Breach CVE Cyber Security Data leak DDoS Hacking Ransomware Vulnerability Zero-day

440K ProctorU user records published after breach, Qualcomm, MediaTek Wi-Fi chips hit by KrØØk, and more

Major cybersecurity events on 7th August 2020 (Morning Post): Netwalker ransomware operators claims to have breached the networks of Forsee Power. New side-channel attacks target Intel, ARM, IBM, AMD processors. Smart lock IoT devices opened with just Mac addresses.

Round Up of Major Breaches and Scams

Online Exam Tool Suffers Data Breach

An investigation is under way into a data breach that impacted an online examination tool used by educational establishments around the world. The breach affected users of software made by American company ProctorU to provide live and automated online proctoring services for academic institutions and professional organizations. According to Honi Soit, a database of 440,000 ProctorU user records was published by hacker group ShinyHunters over the past week along with hundreds of millions of other user records.

Round Up of Major Malware and Ransomware Incidents

Netwalker ransomware operators claim to have stolen data from Forsee Power

Netwalker ransomware operators breached the networks of Forsee Power, a well-known player in the electromobility market. A new company has been added to the list of the victims of the Netwalker ransomware operators, it is Forsee Power, which provides advanced lithium-ion battery systems for any mobility application. The industrial group is based in France and in the US USA, it is one of the market leaders in Europe, Asia, and North America with annual revenue of around $65 million and over 200 employees.

Round Up of Major Vulnerabilities and Patches

Intel, ARM, IBM, AMD Processors Vulnerable to New Side-Channel Attacks

Discovery of several new attacks exploiting the underlying root cause, including an address-translation attack in more restricted contexts, direct leakage of register values in specific scenarios, and an end-to-end Foreshadow exploit targeting non-L1 data. A novel cross-core covert channel attack that, in some instances, could let attackers observe caching of the address (or value) stored in a register without relying on shared memory.

KrØØk attack variants impact Qualcomm, MediaTek Wi-Fi chips

Qualcomm and MediaTek Wi-Fi chips were found to have been impacted by new variants of the KrØØk information disclosure vulnerability discovered by ESET researchers Robert Lipovský and Štefan Svorenčík. KrØØk, tracked as CVE-2019-15126, can be used by attackers to decrypt some WPA2-encrypted wireless network packets transmitted by vulnerable devices after successful exploitation by forcing them to use all-zero encryption keys to encrypt part of the exchanged traffic.

The Long Shadow of Stuxnet: New Microsoft Print Spooler Vulns Revealed

Researchers Peleg Hader and Tomer Bar of SafeBreach share details of the three vulnerabilities they found in Windows Print Spooler that could allow an attacker to sneak into the network through an old printer service mechanism.

High-Severity Cisco DoS Flaw Plagues Small-Business Switches

Cisco recently patched the high-severity flaw, which could allow remote, unauthenticated attackers to launch DoS attacks against its popular small business switches. Cisco is warning of a high-severity flaw that could allow remote, unauthenticated attackers to cripple several of its popular small-business switches with denial of service (DoS) attacks. The vulnerability stems from the IPv6 packet processing engine in the switches. IPv6 (also known as Internet Protocol version 6) is the most recent version of the Internet Protocol (IP).

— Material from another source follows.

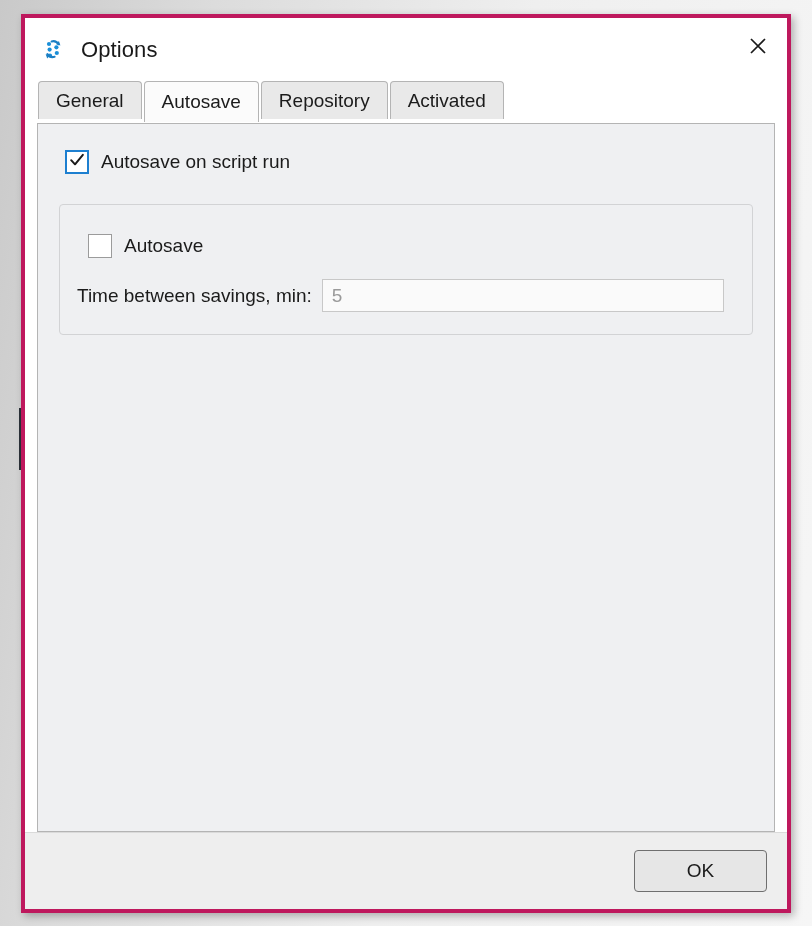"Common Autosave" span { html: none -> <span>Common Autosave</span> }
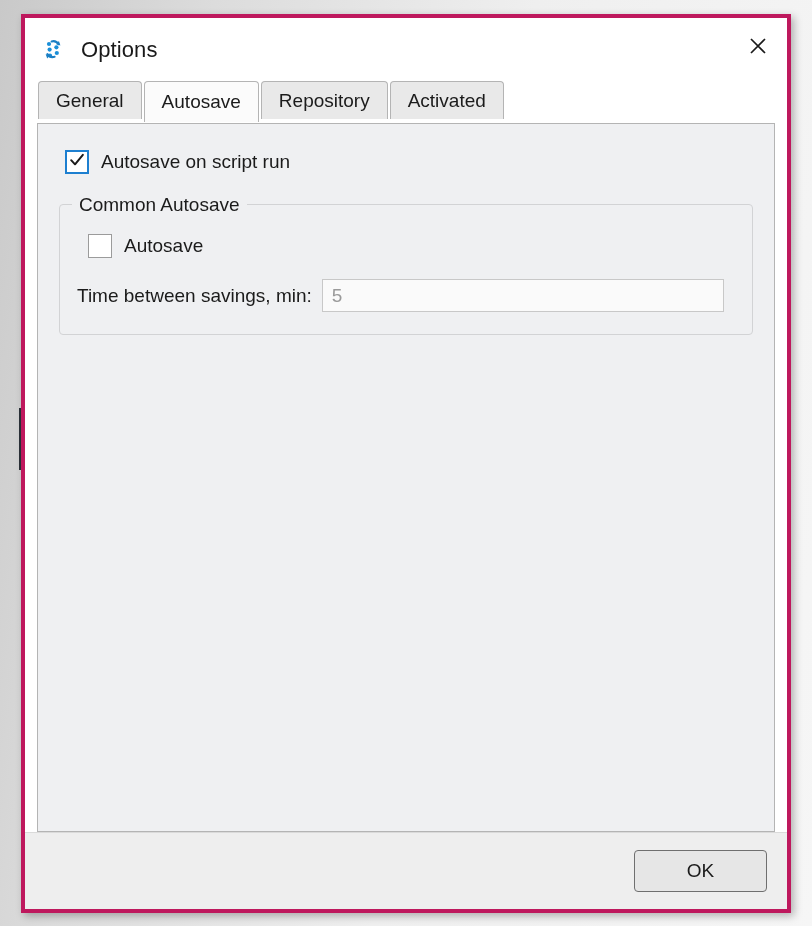"OK" .dlg-button { border-radius: 4px -> 16px }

Smart locks opened with nothing more than a MAC address

A smart lock sold by major US retailers could be opened with no more than a MAC address, researchers say. Smart locks have slowly been adopted as an intelligent, Internet of Things (IoT) alternative to traditional lock-and-key methods to securing a property. Complementing other IoT devices including wireless doorbells, smart locks and deadbolts are used by the general public to secure their homes, and they also have business use cases — such as when properties are listed on Airbnb, as they can be remotely managed by hosts who do not have to organize a key handover on-site to guests.

Black Hat: Hackers are using skeleton keys to target chip vendors

Targeted attacks against semiconductor companies in Taiwan may not be well-known, but this does not mean the ripple effect of a successful hack would not be felt worldwide. Over the past decade, Taiwan has slowly established itself as a hotbed for chip companies in both development and production. Taiwan Semiconductor Manufacturing Company (TSMC) is a major player in the field and over time, the market value of the overall semiconductor and equipment manufacturing sector in the country has increased.